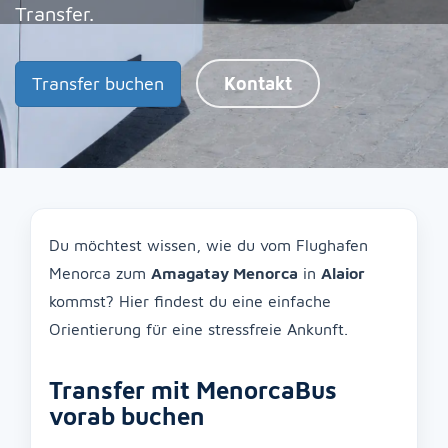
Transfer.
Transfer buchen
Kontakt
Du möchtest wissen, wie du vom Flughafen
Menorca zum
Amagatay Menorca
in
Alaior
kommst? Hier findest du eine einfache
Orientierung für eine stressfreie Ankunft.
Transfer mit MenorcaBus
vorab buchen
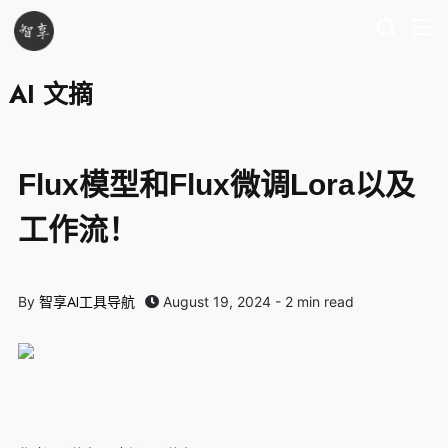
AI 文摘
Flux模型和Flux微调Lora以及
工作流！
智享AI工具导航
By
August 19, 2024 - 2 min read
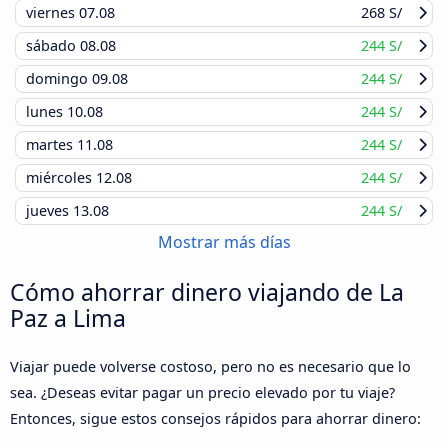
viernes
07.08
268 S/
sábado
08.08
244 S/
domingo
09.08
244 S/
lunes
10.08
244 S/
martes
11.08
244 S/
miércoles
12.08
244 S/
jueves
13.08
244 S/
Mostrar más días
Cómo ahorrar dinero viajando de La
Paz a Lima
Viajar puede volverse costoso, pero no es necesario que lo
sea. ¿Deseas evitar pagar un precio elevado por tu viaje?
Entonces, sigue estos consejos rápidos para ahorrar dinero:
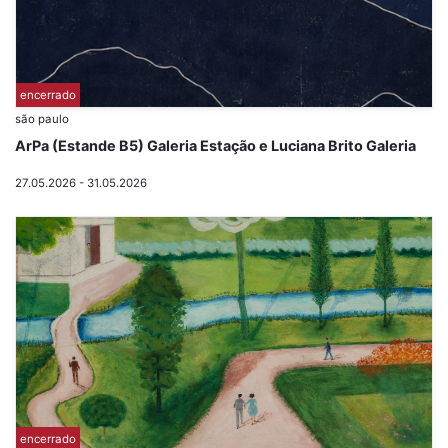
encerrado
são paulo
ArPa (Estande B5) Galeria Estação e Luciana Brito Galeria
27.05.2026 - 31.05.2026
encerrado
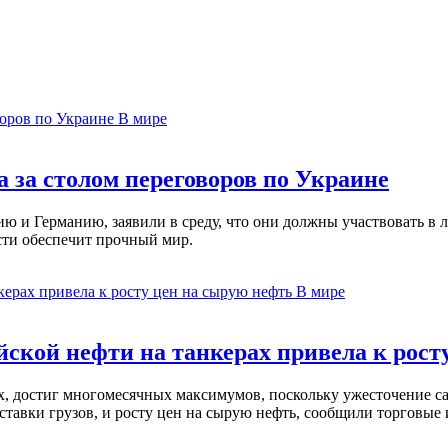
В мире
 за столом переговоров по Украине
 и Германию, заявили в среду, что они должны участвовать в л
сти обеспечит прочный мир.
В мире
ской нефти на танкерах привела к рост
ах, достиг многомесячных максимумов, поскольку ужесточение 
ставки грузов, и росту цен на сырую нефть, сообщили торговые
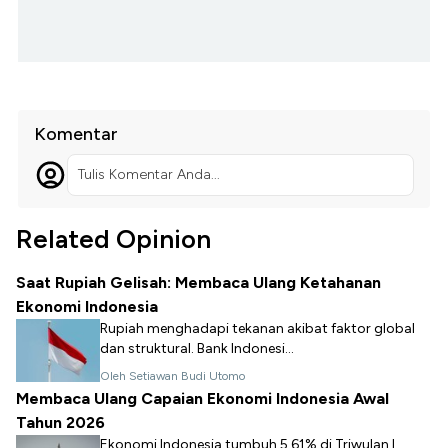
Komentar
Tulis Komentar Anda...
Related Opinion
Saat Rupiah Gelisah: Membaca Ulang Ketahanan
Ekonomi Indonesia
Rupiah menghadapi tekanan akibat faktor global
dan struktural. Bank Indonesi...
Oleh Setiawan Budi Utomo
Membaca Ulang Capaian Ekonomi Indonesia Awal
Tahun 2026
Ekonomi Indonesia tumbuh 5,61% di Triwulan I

────────────────────

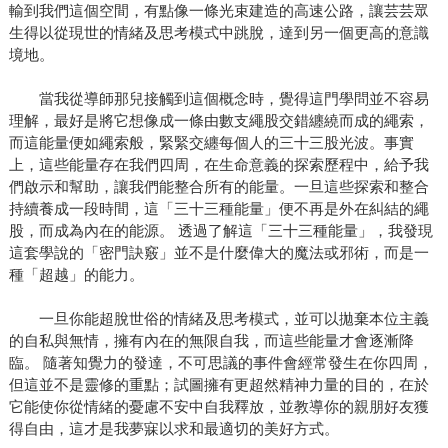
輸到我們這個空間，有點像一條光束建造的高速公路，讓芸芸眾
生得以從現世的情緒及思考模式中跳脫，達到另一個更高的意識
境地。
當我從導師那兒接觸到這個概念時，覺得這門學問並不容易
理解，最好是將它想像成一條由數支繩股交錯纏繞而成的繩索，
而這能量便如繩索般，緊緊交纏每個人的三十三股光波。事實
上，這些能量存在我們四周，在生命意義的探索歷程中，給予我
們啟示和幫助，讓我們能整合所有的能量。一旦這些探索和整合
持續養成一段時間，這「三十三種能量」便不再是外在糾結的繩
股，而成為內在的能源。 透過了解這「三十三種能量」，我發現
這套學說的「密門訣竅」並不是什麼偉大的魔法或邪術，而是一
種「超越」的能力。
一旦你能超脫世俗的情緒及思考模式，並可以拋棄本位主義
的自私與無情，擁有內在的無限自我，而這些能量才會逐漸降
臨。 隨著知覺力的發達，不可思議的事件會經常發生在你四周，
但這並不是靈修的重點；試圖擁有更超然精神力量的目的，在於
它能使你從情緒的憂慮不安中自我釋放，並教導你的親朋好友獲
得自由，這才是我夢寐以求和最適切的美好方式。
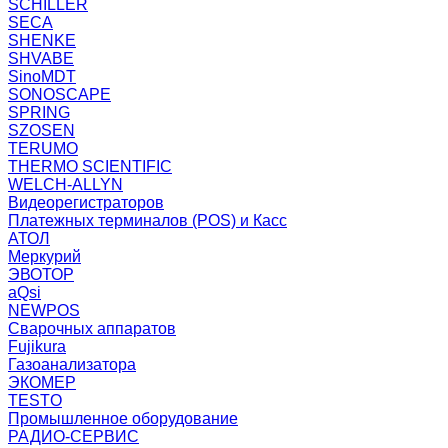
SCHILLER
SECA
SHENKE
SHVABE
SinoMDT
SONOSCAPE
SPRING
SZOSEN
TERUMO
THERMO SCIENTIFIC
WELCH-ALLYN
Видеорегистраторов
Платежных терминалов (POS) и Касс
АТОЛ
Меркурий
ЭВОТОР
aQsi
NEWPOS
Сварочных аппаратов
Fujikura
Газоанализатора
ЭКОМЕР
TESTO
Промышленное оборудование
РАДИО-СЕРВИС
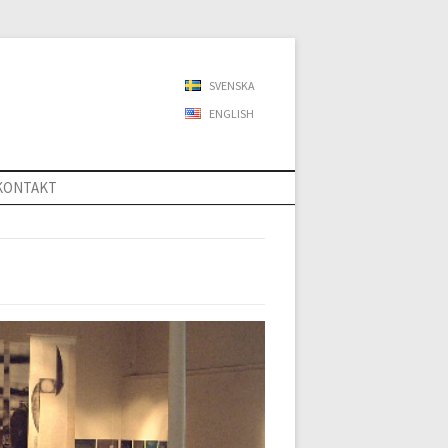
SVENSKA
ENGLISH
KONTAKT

────────────────────

Request –
Which lines in the listing above contain the word "eine"? Copy each of those lines.

Solution to this exercise –
kommst? Hier findest du eine einfache
Orientierung für eine stressfreie Ankunft.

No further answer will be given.